In new book, Cynthia Estlund compares 21st-century labor unrest in China to earlier labor organizing in US

Cynthia Estlund’s newest book, A New Deal for China’s Workers?, published in January, focuses on the rapidly evolving labor landscape for workers in the world’s second-largest national economy and the implications of those changes for the rest of the globe. Comparing the current state of Chinese labor to the United States’ labor-employer conflicts in the 20th century, Estlund considers whether Chinese workers are poised to make major breakthroughs in industrial relations and labor law. She also suggests that the Chinese government has responded with reforms rather than repression to nascent worker organizing in order to tamp down the potential rise of an independent labor movement. In a 2015 “Ideas from NYU Law” story, Estlund characterized the Chinese government’s reaction to labor conflicts as a vitally important test case: “We have a lot to learn from China about political and economic development in the modern world.”

Estlund, Catherine A. Rein Professor of Law and a leading expert on labor and employment law and workplace governance, has made numerous recent appearances to discuss her latest scholarship. In September, she delivered the annual Stewart Lecture in Labor and Employment Law at Indiana University Maurer School of Law based on arguments made in her book.
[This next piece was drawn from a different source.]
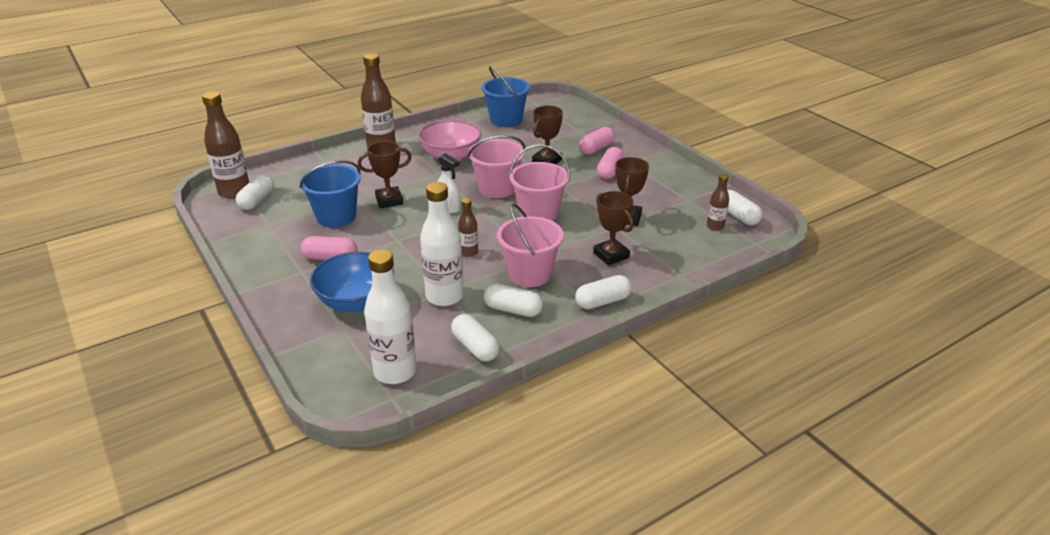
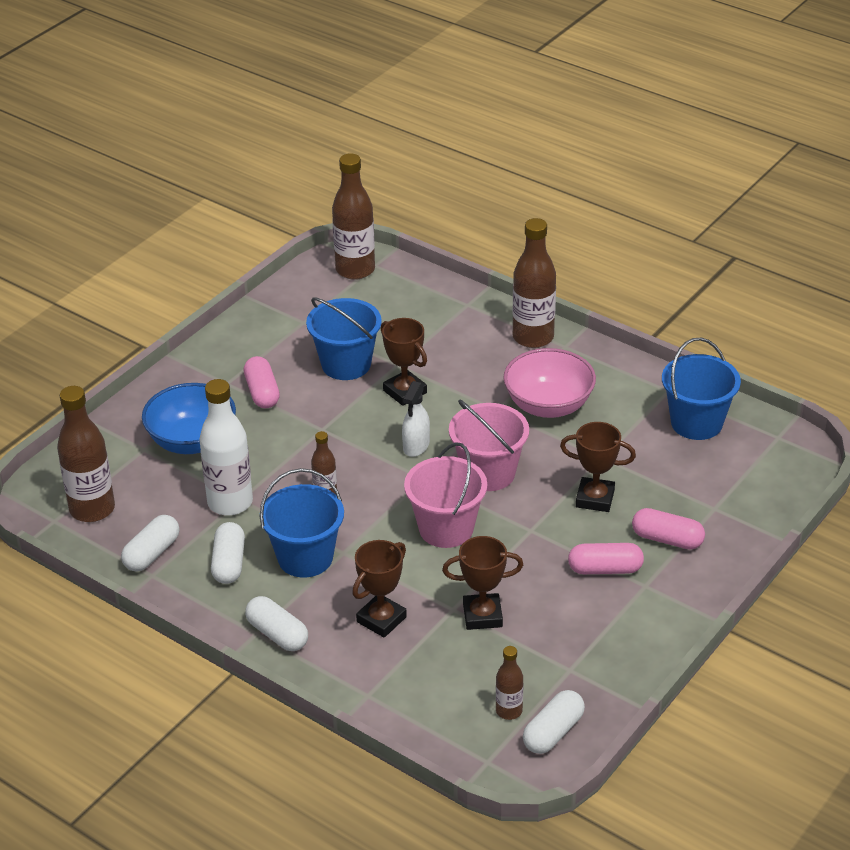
camera: 70 degrees right, 5 degrees up
white capsule [236,174,274,210] -> none
white bottle [364,249,417,384] -> brown bottle [57,386,115,522]
pink bucket [497,204,564,287] -> blue bucket [260,468,344,578]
She then spoke in December at a meeting of the Labor Law Group in Los Angeles and at a roundtable hosted by the Council on Foreign Relations in New York City. In January, she gave an informal book talk in Beijing. Into the spring, Estlund will have several additional appearances: This month, she is giving lectures at the University of Hong Kong and the Chinese University of Hong Kong, and she will speak at the University of New South Wales in Sydney in March.